TASK GOAL: For this exercise, copy the records below exactly and exclude every image.

┌─ DATA PROVIDED

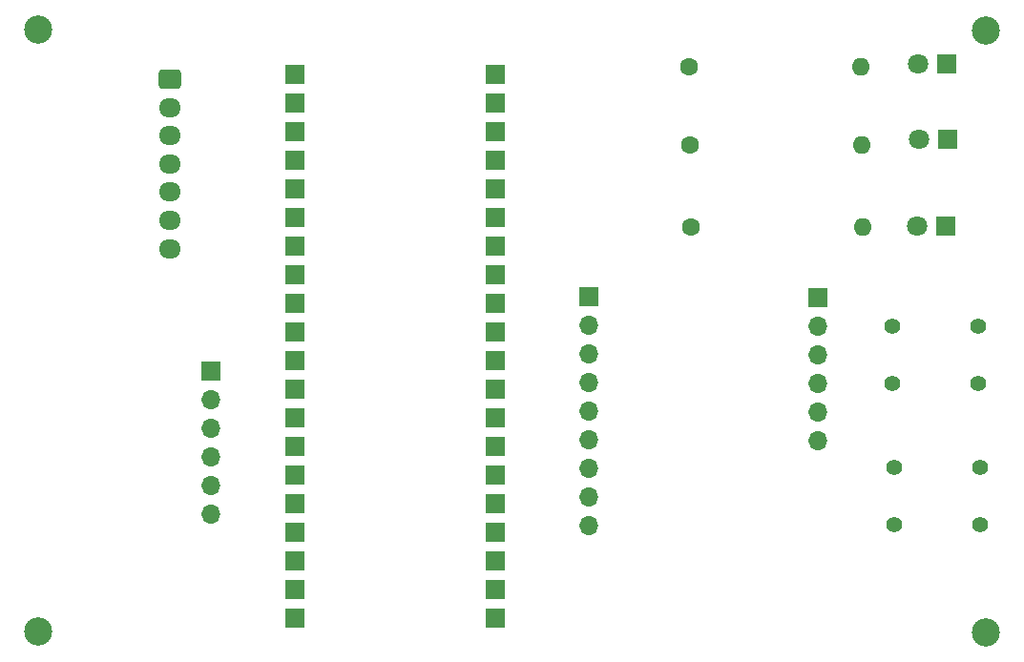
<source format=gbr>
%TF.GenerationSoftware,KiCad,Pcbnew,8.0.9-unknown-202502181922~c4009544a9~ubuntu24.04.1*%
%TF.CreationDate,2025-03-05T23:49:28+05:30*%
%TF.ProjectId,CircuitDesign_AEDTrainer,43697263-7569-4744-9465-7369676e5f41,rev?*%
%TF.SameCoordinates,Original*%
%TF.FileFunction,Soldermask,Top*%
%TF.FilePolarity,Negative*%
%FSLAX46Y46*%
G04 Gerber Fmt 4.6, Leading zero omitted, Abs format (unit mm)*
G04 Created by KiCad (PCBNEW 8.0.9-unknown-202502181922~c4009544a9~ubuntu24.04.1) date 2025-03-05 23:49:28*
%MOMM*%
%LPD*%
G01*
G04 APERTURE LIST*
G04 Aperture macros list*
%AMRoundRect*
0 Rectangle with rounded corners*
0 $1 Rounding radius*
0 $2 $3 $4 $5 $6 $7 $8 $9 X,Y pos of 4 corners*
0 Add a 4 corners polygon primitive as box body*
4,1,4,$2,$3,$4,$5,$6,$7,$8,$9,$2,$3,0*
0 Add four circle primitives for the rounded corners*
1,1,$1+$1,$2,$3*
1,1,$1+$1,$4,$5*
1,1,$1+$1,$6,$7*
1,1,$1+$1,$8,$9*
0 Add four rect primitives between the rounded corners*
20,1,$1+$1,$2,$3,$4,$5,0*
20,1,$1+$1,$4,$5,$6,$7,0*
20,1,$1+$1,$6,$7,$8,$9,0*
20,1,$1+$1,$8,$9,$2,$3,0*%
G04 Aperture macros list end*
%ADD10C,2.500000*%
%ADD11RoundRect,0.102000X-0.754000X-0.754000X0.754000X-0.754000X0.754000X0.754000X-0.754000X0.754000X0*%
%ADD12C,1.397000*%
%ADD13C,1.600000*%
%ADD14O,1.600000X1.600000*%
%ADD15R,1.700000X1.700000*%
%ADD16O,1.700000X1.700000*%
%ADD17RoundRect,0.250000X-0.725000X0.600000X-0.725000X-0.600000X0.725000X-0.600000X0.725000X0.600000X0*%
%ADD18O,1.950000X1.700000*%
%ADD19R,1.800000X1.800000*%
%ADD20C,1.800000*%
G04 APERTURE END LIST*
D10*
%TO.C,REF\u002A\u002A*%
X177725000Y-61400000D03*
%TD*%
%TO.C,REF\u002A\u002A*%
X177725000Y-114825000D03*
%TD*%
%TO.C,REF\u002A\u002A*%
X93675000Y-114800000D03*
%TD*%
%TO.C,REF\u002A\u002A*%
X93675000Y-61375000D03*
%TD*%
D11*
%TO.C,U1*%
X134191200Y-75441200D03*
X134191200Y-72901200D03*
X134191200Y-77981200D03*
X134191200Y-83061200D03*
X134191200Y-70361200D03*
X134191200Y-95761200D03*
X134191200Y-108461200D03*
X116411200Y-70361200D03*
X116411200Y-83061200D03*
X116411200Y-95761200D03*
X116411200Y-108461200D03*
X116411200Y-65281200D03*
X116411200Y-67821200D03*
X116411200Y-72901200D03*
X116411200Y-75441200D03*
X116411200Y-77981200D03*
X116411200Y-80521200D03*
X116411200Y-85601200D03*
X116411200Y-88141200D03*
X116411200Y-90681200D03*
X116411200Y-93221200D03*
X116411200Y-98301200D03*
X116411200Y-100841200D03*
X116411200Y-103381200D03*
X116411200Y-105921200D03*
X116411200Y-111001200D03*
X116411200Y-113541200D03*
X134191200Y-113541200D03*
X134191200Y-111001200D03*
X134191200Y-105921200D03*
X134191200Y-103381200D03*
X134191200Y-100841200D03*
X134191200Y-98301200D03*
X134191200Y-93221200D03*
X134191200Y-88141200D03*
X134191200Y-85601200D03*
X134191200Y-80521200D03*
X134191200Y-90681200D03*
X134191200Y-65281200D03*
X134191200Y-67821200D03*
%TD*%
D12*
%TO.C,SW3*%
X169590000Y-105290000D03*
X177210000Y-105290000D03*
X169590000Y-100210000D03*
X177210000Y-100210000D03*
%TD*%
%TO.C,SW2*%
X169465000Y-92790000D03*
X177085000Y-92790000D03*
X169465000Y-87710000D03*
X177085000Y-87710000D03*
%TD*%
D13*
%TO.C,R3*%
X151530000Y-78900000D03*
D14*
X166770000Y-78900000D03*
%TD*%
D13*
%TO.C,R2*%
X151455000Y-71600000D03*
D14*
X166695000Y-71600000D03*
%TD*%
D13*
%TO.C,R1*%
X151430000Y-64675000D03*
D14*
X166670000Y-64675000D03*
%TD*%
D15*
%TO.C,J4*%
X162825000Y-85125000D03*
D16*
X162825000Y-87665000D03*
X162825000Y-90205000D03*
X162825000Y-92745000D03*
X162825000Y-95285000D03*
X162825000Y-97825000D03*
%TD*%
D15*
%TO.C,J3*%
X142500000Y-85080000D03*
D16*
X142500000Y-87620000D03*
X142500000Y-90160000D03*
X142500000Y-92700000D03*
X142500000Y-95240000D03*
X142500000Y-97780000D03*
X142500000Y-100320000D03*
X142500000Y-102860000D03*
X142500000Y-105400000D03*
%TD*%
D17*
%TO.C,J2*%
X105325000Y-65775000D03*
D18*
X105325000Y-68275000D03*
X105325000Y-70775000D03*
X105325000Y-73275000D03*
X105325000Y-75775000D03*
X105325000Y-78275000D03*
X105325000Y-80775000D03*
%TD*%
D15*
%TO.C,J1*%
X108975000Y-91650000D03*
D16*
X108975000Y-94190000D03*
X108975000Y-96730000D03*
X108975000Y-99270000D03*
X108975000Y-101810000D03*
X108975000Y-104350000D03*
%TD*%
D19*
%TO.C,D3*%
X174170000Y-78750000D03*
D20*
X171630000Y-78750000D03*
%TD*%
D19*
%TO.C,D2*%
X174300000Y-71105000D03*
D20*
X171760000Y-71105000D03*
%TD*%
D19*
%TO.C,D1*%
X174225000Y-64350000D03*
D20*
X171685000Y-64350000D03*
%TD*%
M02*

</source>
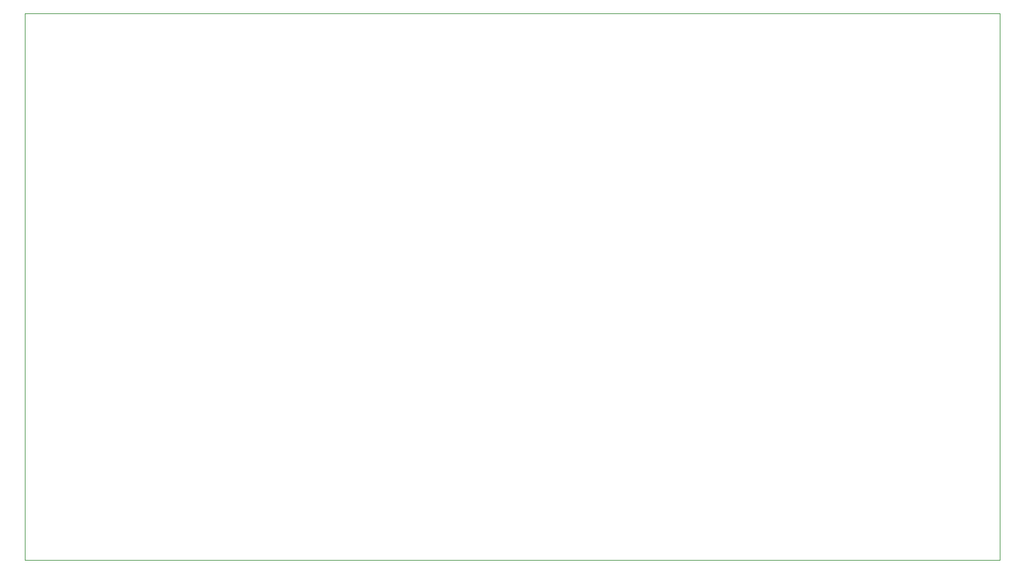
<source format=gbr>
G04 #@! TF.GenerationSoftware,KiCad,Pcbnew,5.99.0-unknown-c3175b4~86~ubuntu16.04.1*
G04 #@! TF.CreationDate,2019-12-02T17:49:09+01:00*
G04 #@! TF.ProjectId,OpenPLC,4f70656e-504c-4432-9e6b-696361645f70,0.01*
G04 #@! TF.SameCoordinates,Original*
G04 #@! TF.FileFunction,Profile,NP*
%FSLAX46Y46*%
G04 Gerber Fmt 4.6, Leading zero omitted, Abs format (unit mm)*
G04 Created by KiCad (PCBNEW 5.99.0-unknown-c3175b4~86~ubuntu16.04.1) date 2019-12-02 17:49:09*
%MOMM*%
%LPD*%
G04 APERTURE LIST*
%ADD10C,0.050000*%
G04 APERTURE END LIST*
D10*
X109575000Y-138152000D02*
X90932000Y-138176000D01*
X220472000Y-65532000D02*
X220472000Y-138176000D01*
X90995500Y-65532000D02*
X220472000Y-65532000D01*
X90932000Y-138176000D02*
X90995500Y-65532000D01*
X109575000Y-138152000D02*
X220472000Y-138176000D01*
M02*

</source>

└─

RESPONSE FOR THIS EXERCISE:
<source format=gbr>
%TF.GenerationSoftware,KiCad,Pcbnew,8.0.9-unknown-202502181922~c4009544a9~ubuntu24.04.1*%
%TF.CreationDate,2025-03-05T23:49:28+05:30*%
%TF.ProjectId,CircuitDesign_AEDTrainer,43697263-7569-4744-9465-7369676e5f41,rev?*%
%TF.SameCoordinates,Original*%
%TF.FileFunction,Soldermask,Top*%
%TF.FilePolarity,Negative*%
%FSLAX46Y46*%
G04 Gerber Fmt 4.6, Leading zero omitted, Abs format (unit mm)*
G04 Created by KiCad (PCBNEW 8.0.9-unknown-202502181922~c4009544a9~ubuntu24.04.1) date 2025-03-05 23:49:28*
%MOMM*%
%LPD*%
G01*
G04 APERTURE LIST*
G04 Aperture macros list*
%AMRoundRect*
0 Rectangle with rounded corners*
0 $1 Rounding radius*
0 $2 $3 $4 $5 $6 $7 $8 $9 X,Y pos of 4 corners*
0 Add a 4 corners polygon primitive as box body*
4,1,4,$2,$3,$4,$5,$6,$7,$8,$9,$2,$3,0*
0 Add four circle primitives for the rounded corners*
1,1,$1+$1,$2,$3*
1,1,$1+$1,$4,$5*
1,1,$1+$1,$6,$7*
1,1,$1+$1,$8,$9*
0 Add four rect primitives between the rounded corners*
20,1,$1+$1,$2,$3,$4,$5,0*
20,1,$1+$1,$4,$5,$6,$7,0*
20,1,$1+$1,$6,$7,$8,$9,0*
20,1,$1+$1,$8,$9,$2,$3,0*%
G04 Aperture macros list end*
%ADD10C,2.500000*%
%ADD11RoundRect,0.102000X-0.754000X-0.754000X0.754000X-0.754000X0.754000X0.754000X-0.754000X0.754000X0*%
%ADD12C,1.397000*%
%ADD13C,1.600000*%
%ADD14O,1.600000X1.600000*%
%ADD15R,1.700000X1.700000*%
%ADD16O,1.700000X1.700000*%
%ADD17RoundRect,0.250000X-0.725000X0.600000X-0.725000X-0.600000X0.725000X-0.600000X0.725000X0.600000X0*%
%ADD18O,1.950000X1.700000*%
%ADD19R,1.800000X1.800000*%
%ADD20C,1.800000*%
G04 APERTURE END LIST*
D10*
%TO.C,REF\u002A\u002A*%
X177725000Y-61400000D03*
%TD*%
%TO.C,REF\u002A\u002A*%
X177725000Y-114825000D03*
%TD*%
%TO.C,REF\u002A\u002A*%
X93675000Y-114800000D03*
%TD*%
%TO.C,REF\u002A\u002A*%
X93675000Y-61375000D03*
%TD*%
D11*
%TO.C,U1*%
X134191200Y-75441200D03*
X134191200Y-72901200D03*
X134191200Y-77981200D03*
X134191200Y-83061200D03*
X134191200Y-70361200D03*
X134191200Y-95761200D03*
X134191200Y-108461200D03*
X116411200Y-70361200D03*
X116411200Y-83061200D03*
X116411200Y-95761200D03*
X116411200Y-108461200D03*
X116411200Y-65281200D03*
X116411200Y-67821200D03*
X116411200Y-72901200D03*
X116411200Y-75441200D03*
X116411200Y-77981200D03*
X116411200Y-80521200D03*
X116411200Y-85601200D03*
X116411200Y-88141200D03*
X116411200Y-90681200D03*
X116411200Y-93221200D03*
X116411200Y-98301200D03*
X116411200Y-100841200D03*
X116411200Y-103381200D03*
X116411200Y-105921200D03*
X116411200Y-111001200D03*
X116411200Y-113541200D03*
X134191200Y-113541200D03*
X134191200Y-111001200D03*
X134191200Y-105921200D03*
X134191200Y-103381200D03*
X134191200Y-100841200D03*
X134191200Y-98301200D03*
X134191200Y-93221200D03*
X134191200Y-88141200D03*
X134191200Y-85601200D03*
X134191200Y-80521200D03*
X134191200Y-90681200D03*
X134191200Y-65281200D03*
X134191200Y-67821200D03*
%TD*%
D12*
%TO.C,SW3*%
X169590000Y-105290000D03*
X177210000Y-105290000D03*
X169590000Y-100210000D03*
X177210000Y-100210000D03*
%TD*%
%TO.C,SW2*%
X169465000Y-92790000D03*
X177085000Y-92790000D03*
X169465000Y-87710000D03*
X177085000Y-87710000D03*
%TD*%
D13*
%TO.C,R3*%
X151530000Y-78900000D03*
D14*
X166770000Y-78900000D03*
%TD*%
D13*
%TO.C,R2*%
X151455000Y-71600000D03*
D14*
X166695000Y-71600000D03*
%TD*%
D13*
%TO.C,R1*%
X151430000Y-64675000D03*
D14*
X166670000Y-64675000D03*
%TD*%
D15*
%TO.C,J4*%
X162825000Y-85125000D03*
D16*
X162825000Y-87665000D03*
X162825000Y-90205000D03*
X162825000Y-92745000D03*
X162825000Y-95285000D03*
X162825000Y-97825000D03*
%TD*%
D15*
%TO.C,J3*%
X142500000Y-85080000D03*
D16*
X142500000Y-87620000D03*
X142500000Y-90160000D03*
X142500000Y-92700000D03*
X142500000Y-95240000D03*
X142500000Y-97780000D03*
X142500000Y-100320000D03*
X142500000Y-102860000D03*
X142500000Y-105400000D03*
%TD*%
D17*
%TO.C,J2*%
X105325000Y-65775000D03*
D18*
X105325000Y-68275000D03*
X105325000Y-70775000D03*
X105325000Y-73275000D03*
X105325000Y-75775000D03*
X105325000Y-78275000D03*
X105325000Y-80775000D03*
%TD*%
D15*
%TO.C,J1*%
X108975000Y-91650000D03*
D16*
X108975000Y-94190000D03*
X108975000Y-96730000D03*
X108975000Y-99270000D03*
X108975000Y-101810000D03*
X108975000Y-104350000D03*
%TD*%
D19*
%TO.C,D3*%
X174170000Y-78750000D03*
D20*
X171630000Y-78750000D03*
%TD*%
D19*
%TO.C,D2*%
X174300000Y-71105000D03*
D20*
X171760000Y-71105000D03*
%TD*%
D19*
%TO.C,D1*%
X174225000Y-64350000D03*
D20*
X171685000Y-64350000D03*
%TD*%
M02*

</source>
<source format=gbr>
G04 #@! TF.GenerationSoftware,KiCad,Pcbnew,5.99.0-unknown-c3175b4~86~ubuntu16.04.1*
G04 #@! TF.CreationDate,2019-12-02T17:49:09+01:00*
G04 #@! TF.ProjectId,OpenPLC,4f70656e-504c-4432-9e6b-696361645f70,0.01*
G04 #@! TF.SameCoordinates,Original*
G04 #@! TF.FileFunction,Profile,NP*
%FSLAX46Y46*%
G04 Gerber Fmt 4.6, Leading zero omitted, Abs format (unit mm)*
G04 Created by KiCad (PCBNEW 5.99.0-unknown-c3175b4~86~ubuntu16.04.1) date 2019-12-02 17:49:09*
%MOMM*%
%LPD*%
G04 APERTURE LIST*
%ADD10C,0.050000*%
G04 APERTURE END LIST*
D10*
X109575000Y-138152000D02*
X90932000Y-138176000D01*
X220472000Y-65532000D02*
X220472000Y-138176000D01*
X90995500Y-65532000D02*
X220472000Y-65532000D01*
X90932000Y-138176000D02*
X90995500Y-65532000D01*
X109575000Y-138152000D02*
X220472000Y-138176000D01*
M02*

</source>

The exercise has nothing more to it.